Under all the roof overhangs the ceiling is natural wood planking, and this was an actual fork in the road – wood or PVC panels. PVC never needs anything, costs less to live with, and looks exactly like what it is. We chose wood, and every photo since has been the wood proving us right. That warm timber line running between the black roof edge and the white walls is doing more for this house than things that cost ten times as much – a white house with black windows and a black roof can tip cold on its own, and the wood is the thing keeping it warm. When the evening sun hits it, it glows, and I go outside to look at it like it’s news.
The Small Stuff Nobody Photographs (Except Me, Obviously)

The window sills are limestone – there’s a whole separate article about installing those so I won’t rewind it here, but the soft beige stone against the black frames is the same warm-against-cold trick as the soffit, and I will keep repeating that trick through this entire house without apology.
If you zoom into the photos you’ll also spot little cables poking out of the fresh stucco here and there. Not mistakes – those are waiting for outdoor lighting, which will be automatic someday. “Someday” is carrying a lot of weight in that sentence. For now they’re just wires sticking out of a beautiful wall, and I’ve made my peace.

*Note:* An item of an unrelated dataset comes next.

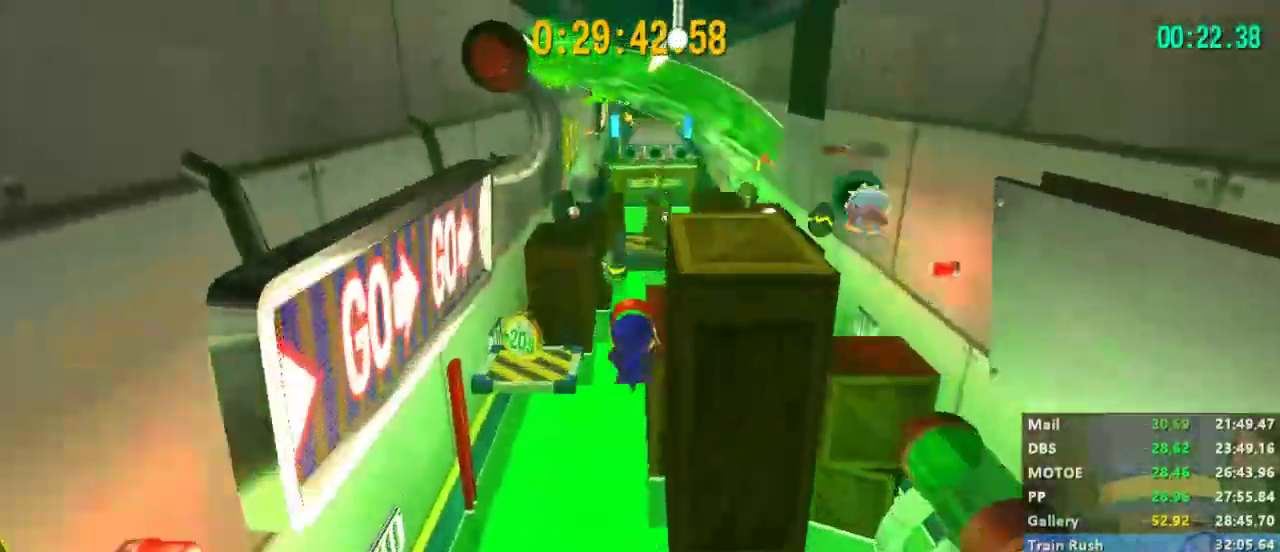
{"buttons": ["L2"], "left_stick": "up-right", "right_stick": "center", "events": [[67, "left_stick", "up-right"], [200, "R2", "down"], [367, "R2", "up"]]}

The concrete plinth at the bottom stays bare for now – that zone eventually becomes the paths around the house, so finishing it today means finishing it twice, and we are not a finish-it-twice household.
So What Now
Honestly, I can’t describe what it’s like seeing it white after all these months, so I’ve stopped trying. But there’s no time to sit in it, because the outside being done means the inside officially begins, and the inside is the real mountain – deep cleaning first (construction dust is a lifestyle, apparently), then floors, bathrooms, kitchen, walls, every decision one we’ll actually touch every day. The plan – the hope – is a livable first floor by the end of September, and us in it.
The facade was the last decision made for strangers. Everything from here is just for us. The scaffolding comes down this week, and for the first time since the frame went up you’ll be able to stand back and see the whole house with nothing in front of it, and I will take that photo the second the last pipe hits the ground, and then about forty more. It’s not a perfect house yet. But standing at the bottom of the hill looking up at it – white, black, that strip of glowing wood – I don’t just like it. I love it!!!